WHAT THIS TASK INVOLVES: Restate the records that follow word for word. Omit the images.

Start of Block

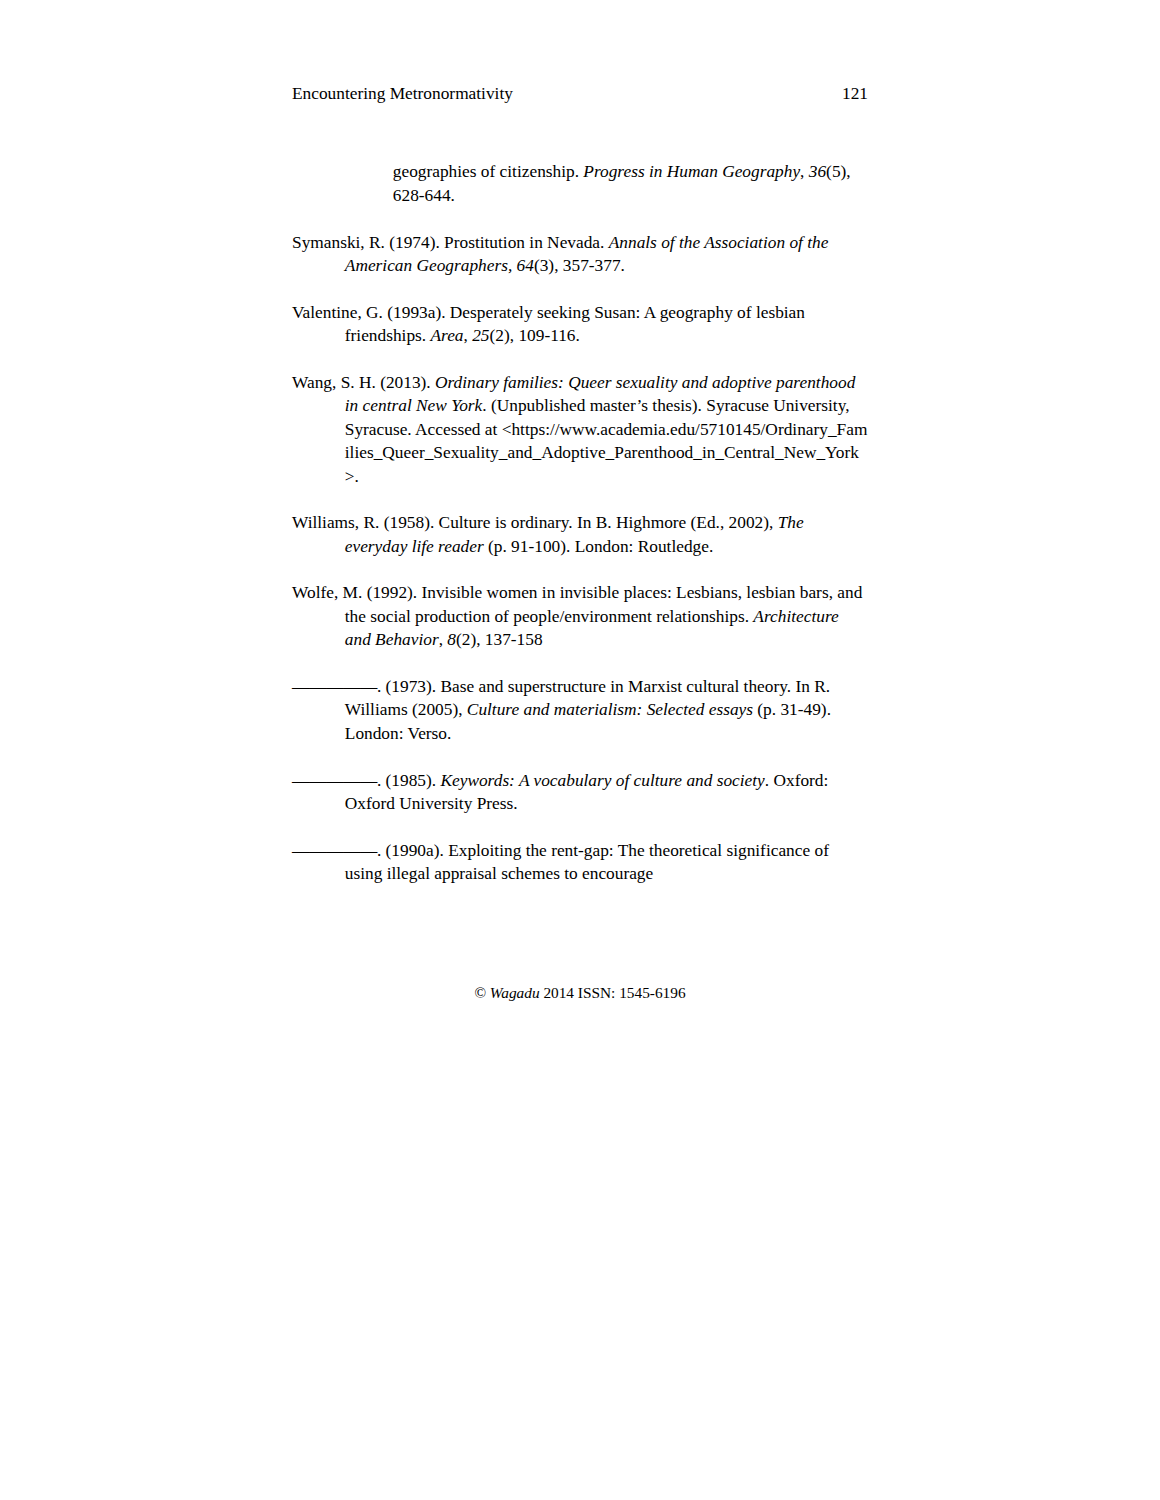Encountering Metronormativity 121
geographies of citizenship. Progress in Human Geography, 36(5), 628-644.
Symanski, R. (1974). Prostitution in Nevada. Annals of the Association of the American Geographers, 64(3), 357-377.
Valentine, G. (1993a). Desperately seeking Susan: A geography of lesbian friendships. Area, 25(2), 109-116.
Wang, S. H. (2013). Ordinary families: Queer sexuality and adoptive parenthood in central New York. (Unpublished master’s thesis). Syracuse University, Syracuse. Accessed at <https://www.academia.edu/5710145/Ordinary_Families_Queer_Sexuality_and_Adoptive_Parenthood_in_Central_New_York>.
Williams, R. (1958). Culture is ordinary. In B. Highmore (Ed., 2002), The everyday life reader (p. 91-100). London: Routledge.
Wolfe, M. (1992). Invisible women in invisible places: Lesbians, lesbian bars, and the social production of people/environment relationships. Architecture and Behavior, 8(2), 137-158
—————. (1973). Base and superstructure in Marxist cultural theory. In R. Williams (2005), Culture and materialism: Selected essays (p. 31-49). London: Verso.
—————. (1985). Keywords: A vocabulary of culture and society. Oxford: Oxford University Press.
—————. (1990a). Exploiting the rent-gap: The theoretical significance of using illegal appraisal schemes to encourage
© Wagadu 2014 ISSN: 1545-6196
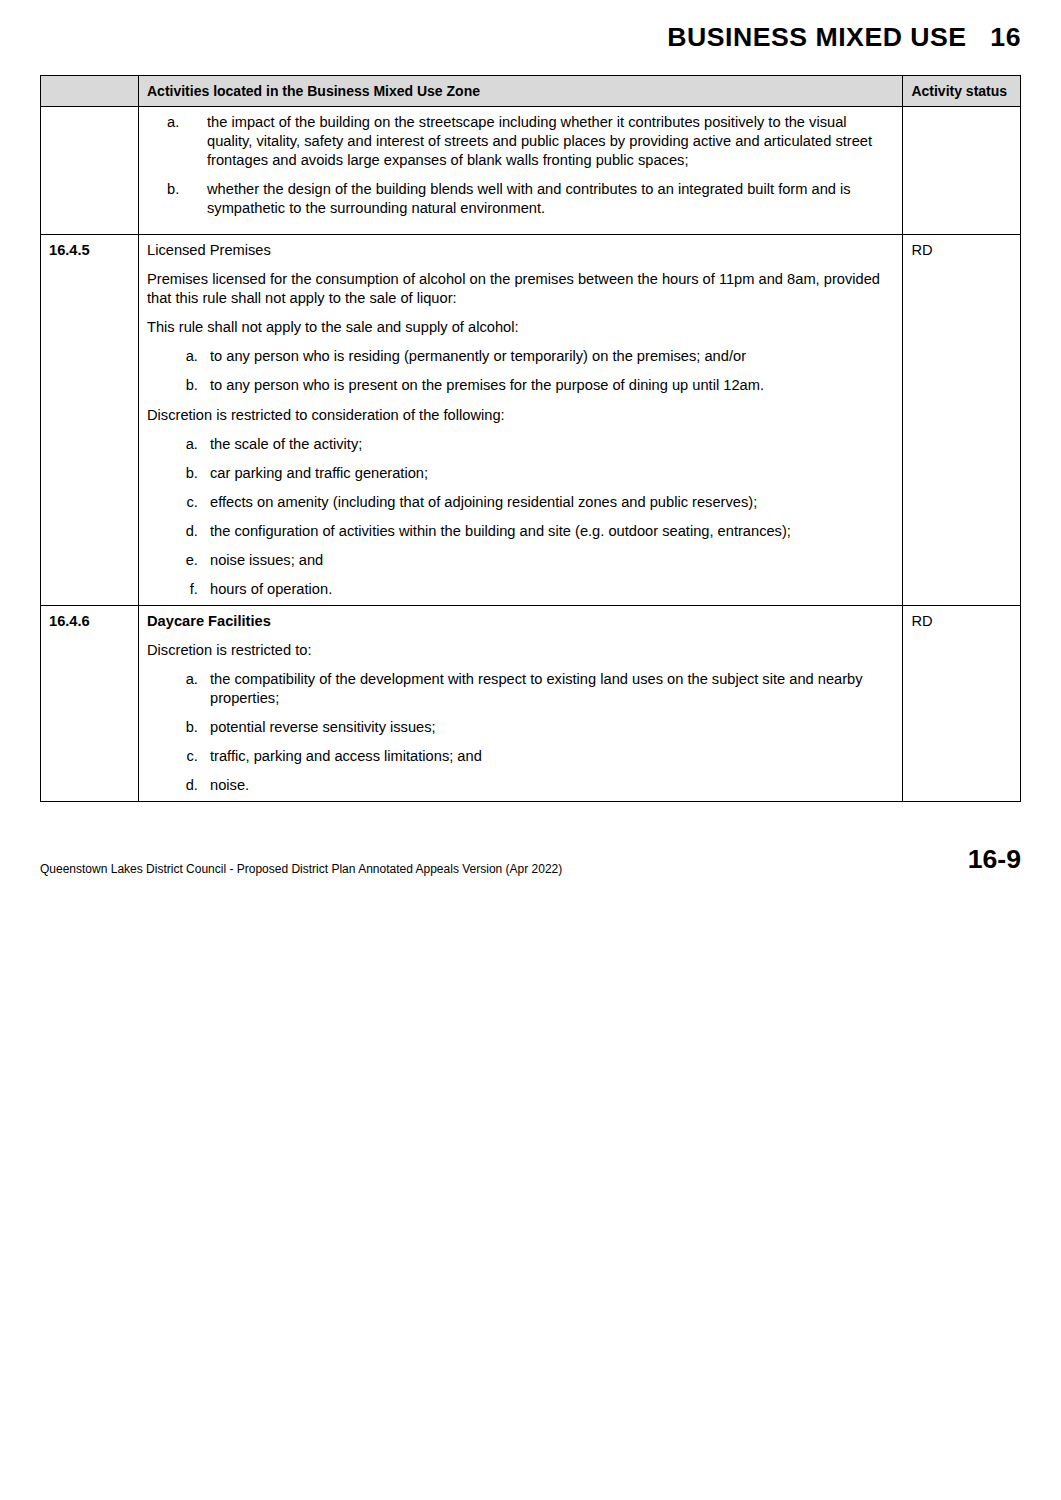BUSINESS MIXED USE 16
| | Activities located in the Business Mixed Use Zone | Activity status |
| --- | --- | --- |
| | a. the impact of the building on the streetscape including whether it contributes positively to the visual quality, vitality, safety and interest of streets and public places by providing active and articulated street frontages and avoids large expanses of blank walls fronting public spaces; b. whether the design of the building blends well with and contributes to an integrated built form and is sympathetic to the surrounding natural environment. | |
| 16.4.5 | Licensed Premises Premises licensed for the consumption of alcohol on the premises between the hours of 11pm and 8am, provided that this rule shall not apply to the sale of liquor: This rule shall not apply to the sale and supply of alcohol: to any person who is residing (permanently or temporarily) on the premises; and/or to any person who is present on the premises for the purpose of dining up until 12am. Discretion is restricted to consideration of the following: the scale of the activity; car parking and traffic generation; effects on amenity (including that of adjoining residential zones and public reserves); the configuration of activities within the building and site (e.g. outdoor seating, entrances); noise issues; and hours of operation. | RD |
| 16.4.6 | Daycare Facilities Discretion is restricted to: the compatibility of the development with respect to existing land uses on the subject site and nearby properties; potential reverse sensitivity issues; traffic, parking and access limitations; and noise. | RD |
Queenstown Lakes District Council - Proposed District Plan Annotated Appeals Version (Apr 2022)
16-9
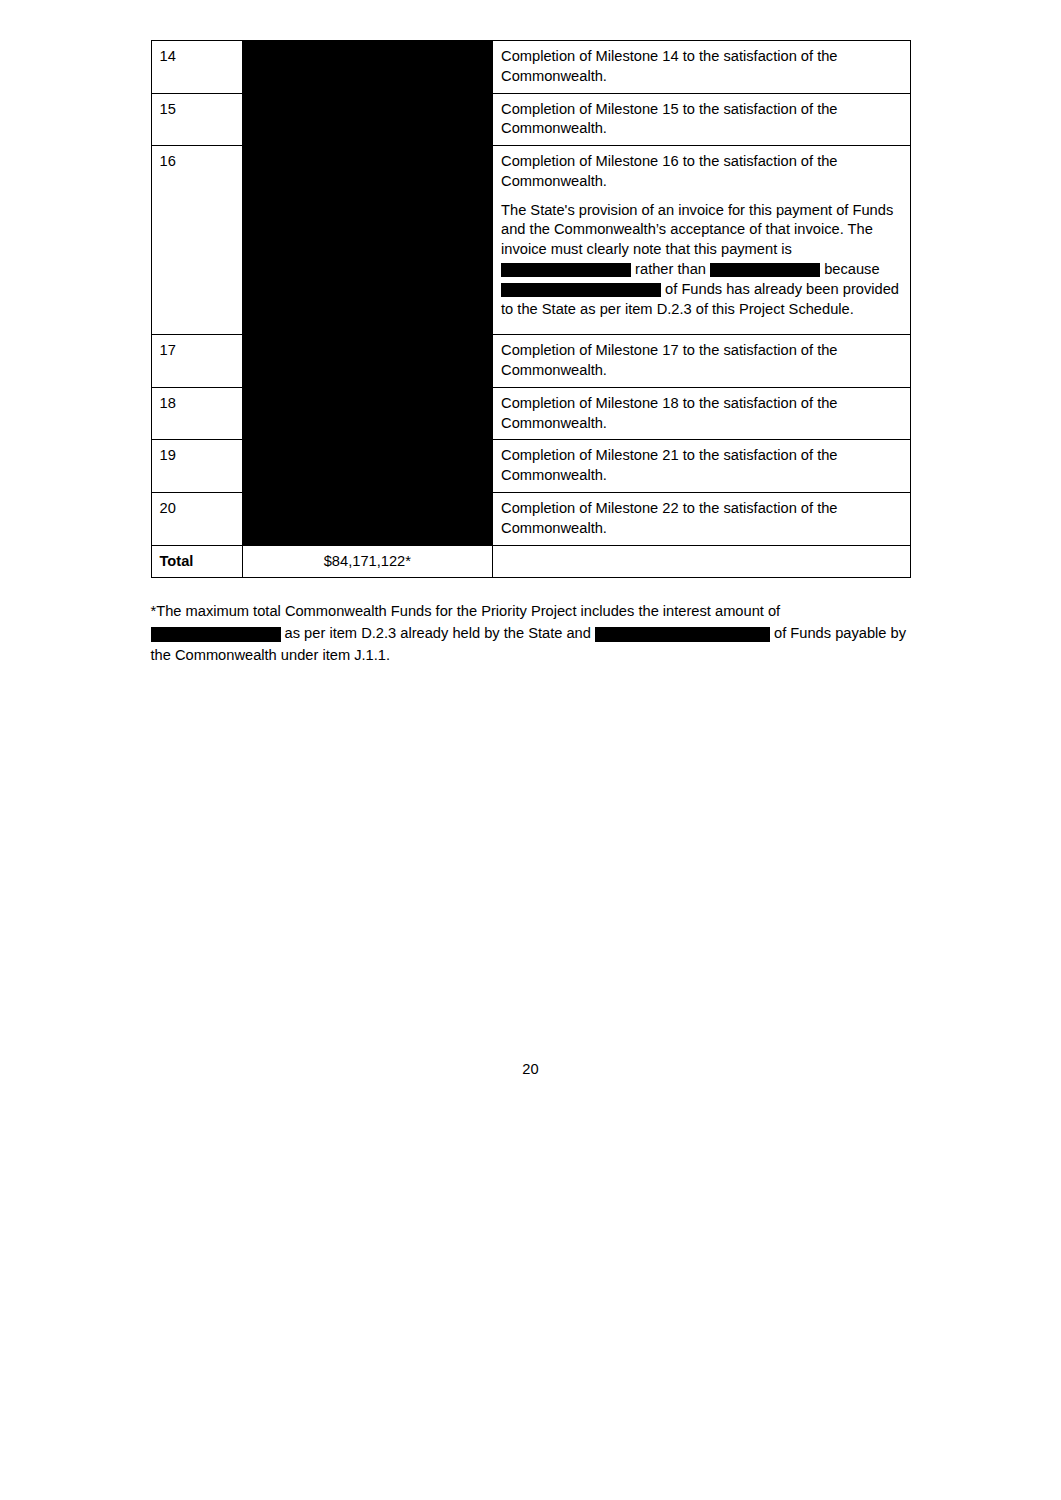| 14 | | Completion of Milestone 14 to the satisfaction of the Commonwealth. |
| 15 | | Completion of Milestone 15 to the satisfaction of the Commonwealth. |
| 16 | | Completion of Milestone 16 to the satisfaction of the Commonwealth. The State's provision of an invoice for this payment of Funds and the Commonwealth’s acceptance of that invoice. The invoice must clearly note that this payment is rather than because of Funds has already been provided to the State as per item D.2.3 of this Project Schedule. |
| 17 | | Completion of Milestone 17 to the satisfaction of the Commonwealth. |
| 18 | | Completion of Milestone 18 to the satisfaction of the Commonwealth. |
| 19 | | Completion of Milestone 21 to the satisfaction of the Commonwealth. |
| 20 | | Completion of Milestone 22 to the satisfaction of the Commonwealth. |
| Total | $84,171,122* | |
*The maximum total Commonwealth Funds for the Priority Project includes the interest amount of as per item D.2.3 already held by the State and of Funds payable by the Commonwealth under item J.1.1.
20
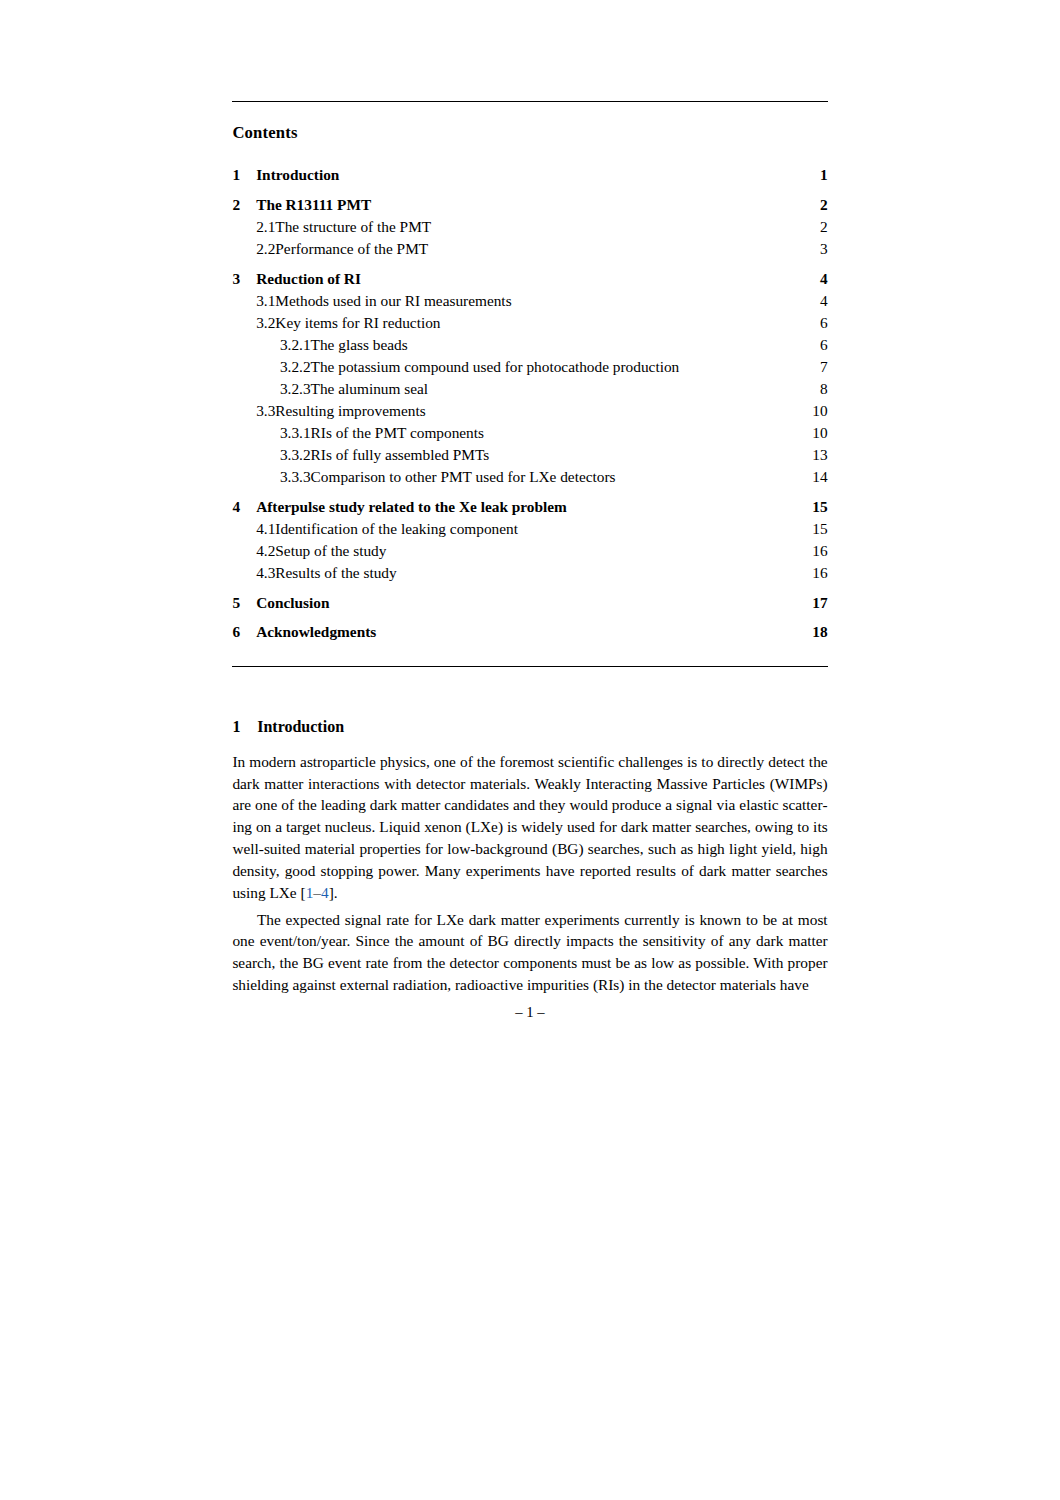Contents
| 1 | Introduction | 1 |
| 2 | The R13111 PMT | 2 |
| | 2.1 The structure of the PMT | 2 |
| | 2.2 Performance of the PMT | 3 |
| 3 | Reduction of RI | 4 |
| | 3.1 Methods used in our RI measurements | 4 |
| | 3.2 Key items for RI reduction | 6 |
| | 3.2.1 The glass beads | 6 |
| | 3.2.2 The potassium compound used for photocathode production | 7 |
| | 3.2.3 The aluminum seal | 8 |
| | 3.3 Resulting improvements | 10 |
| | 3.3.1 RIs of the PMT components | 10 |
| | 3.3.2 RIs of fully assembled PMTs | 13 |
| | 3.3.3 Comparison to other PMT used for LXe detectors | 14 |
| 4 | Afterpulse study related to the Xe leak problem | 15 |
| | 4.1 Identification of the leaking component | 15 |
| | 4.2 Setup of the study | 16 |
| | 4.3 Results of the study | 16 |
| 5 | Conclusion | 17 |
| 6 | Acknowledgments | 18 |
1 Introduction
In modern astroparticle physics, one of the foremost scientific challenges is to directly detect the dark matter interactions with detector materials. Weakly Interacting Massive Particles (WIMPs) are one of the leading dark matter candidates and they would produce a signal via elastic scattering on a target nucleus. Liquid xenon (LXe) is widely used for dark matter searches, owing to its well-suited material properties for low-background (BG) searches, such as high light yield, high density, good stopping power. Many experiments have reported results of dark matter searches using LXe [1–4].
The expected signal rate for LXe dark matter experiments currently is known to be at most one event/ton/year. Since the amount of BG directly impacts the sensitivity of any dark matter search, the BG event rate from the detector components must be as low as possible. With proper shielding against external radiation, radioactive impurities (RIs) in the detector materials have
– 1 –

End of Block

ANSWER BELOW:
Encountering Metronormativity 121
geographies of citizenship. Progress in Human Geography, 36(5), 628-644.
Symanski, R. (1974). Prostitution in Nevada. Annals of the Association of the American Geographers, 64(3), 357-377.
Valentine, G. (1993a). Desperately seeking Susan: A geography of lesbian friendships. Area, 25(2), 109-116.
Wang, S. H. (2013). Ordinary families: Queer sexuality and adoptive parenthood in central New York. (Unpublished master’s thesis). Syracuse University, Syracuse. Accessed at <https://www.academia.edu/5710145/Ordinary_Families_Queer_Sexuality_and_Adoptive_Parenthood_in_Central_New_York>.
Williams, R. (1958). Culture is ordinary. In B. Highmore (Ed., 2002), The everyday life reader (p. 91-100). London: Routledge.
Wolfe, M. (1992). Invisible women in invisible places: Lesbians, lesbian bars, and the social production of people/environment relationships. Architecture and Behavior, 8(2), 137-158
—————. (1973). Base and superstructure in Marxist cultural theory. In R. Williams (2005), Culture and materialism: Selected essays (p. 31-49). London: Verso.
—————. (1985). Keywords: A vocabulary of culture and society. Oxford: Oxford University Press.
—————. (1990a). Exploiting the rent-gap: The theoretical significance of using illegal appraisal schemes to encourage
© Wagadu 2014 ISSN: 1545-6196
BUSINESS MIXED USE 16
| | Activities located in the Business Mixed Use Zone | Activity status |
| --- | --- | --- |
| | a. the impact of the building on the streetscape including whether it contributes positively to the visual quality, vitality, safety and interest of streets and public places by providing active and articulated street frontages and avoids large expanses of blank walls fronting public spaces; b. whether the design of the building blends well with and contributes to an integrated built form and is sympathetic to the surrounding natural environment. | |
| 16.4.5 | Licensed Premises Premises licensed for the consumption of alcohol on the premises between the hours of 11pm and 8am, provided that this rule shall not apply to the sale of liquor: This rule shall not apply to the sale and supply of alcohol: to any person who is residing (permanently or temporarily) on the premises; and/or to any person who is present on the premises for the purpose of dining up until 12am. Discretion is restricted to consideration of the following: the scale of the activity; car parking and traffic generation; effects on amenity (including that of adjoining residential zones and public reserves); the configuration of activities within the building and site (e.g. outdoor seating, entrances); noise issues; and hours of operation. | RD |
| 16.4.6 | Daycare Facilities Discretion is restricted to: the compatibility of the development with respect to existing land uses on the subject site and nearby properties; potential reverse sensitivity issues; traffic, parking and access limitations; and noise. | RD |
Queenstown Lakes District Council - Proposed District Plan Annotated Appeals Version (Apr 2022)
16-9
| 14 | | Completion of Milestone 14 to the satisfaction of the Commonwealth. |
| 15 | | Completion of Milestone 15 to the satisfaction of the Commonwealth. |
| 16 | | Completion of Milestone 16 to the satisfaction of the Commonwealth. The State's provision of an invoice for this payment of Funds and the Commonwealth’s acceptance of that invoice. The invoice must clearly note that this payment is rather than because of Funds has already been provided to the State as per item D.2.3 of this Project Schedule. |
| 17 | | Completion of Milestone 17 to the satisfaction of the Commonwealth. |
| 18 | | Completion of Milestone 18 to the satisfaction of the Commonwealth. |
| 19 | | Completion of Milestone 21 to the satisfaction of the Commonwealth. |
| 20 | | Completion of Milestone 22 to the satisfaction of the Commonwealth. |
| Total | $84,171,122* | |
*The maximum total Commonwealth Funds for the Priority Project includes the interest amount of as per item D.2.3 already held by the State and of Funds payable by the Commonwealth under item J.1.1.
20
Contents
| 1 | Introduction | 1 |
| 2 | The R13111 PMT | 2 |
| | 2.1 The structure of the PMT | 2 |
| | 2.2 Performance of the PMT | 3 |
| 3 | Reduction of RI | 4 |
| | 3.1 Methods used in our RI measurements | 4 |
| | 3.2 Key items for RI reduction | 6 |
| | 3.2.1 The glass beads | 6 |
| | 3.2.2 The potassium compound used for photocathode production | 7 |
| | 3.2.3 The aluminum seal | 8 |
| | 3.3 Resulting improvements | 10 |
| | 3.3.1 RIs of the PMT components | 10 |
| | 3.3.2 RIs of fully assembled PMTs | 13 |
| | 3.3.3 Comparison to other PMT used for LXe detectors | 14 |
| 4 | Afterpulse study related to the Xe leak problem | 15 |
| | 4.1 Identification of the leaking component | 15 |
| | 4.2 Setup of the study | 16 |
| | 4.3 Results of the study | 16 |
| 5 | Conclusion | 17 |
| 6 | Acknowledgments | 18 |
1 Introduction
In modern astroparticle physics, one of the foremost scientific challenges is to directly detect the dark matter interactions with detector materials. Weakly Interacting Massive Particles (WIMPs) are one of the leading dark matter candidates and they would produce a signal via elastic scattering on a target nucleus. Liquid xenon (LXe) is widely used for dark matter searches, owing to its well-suited material properties for low-background (BG) searches, such as high light yield, high density, good stopping power. Many experiments have reported results of dark matter searches using LXe [1–4].
The expected signal rate for LXe dark matter experiments currently is known to be at most one event/ton/year. Since the amount of BG directly impacts the sensitivity of any dark matter search, the BG event rate from the detector components must be as low as possible. With proper shielding against external radiation, radioactive impurities (RIs) in the detector materials have
– 1 –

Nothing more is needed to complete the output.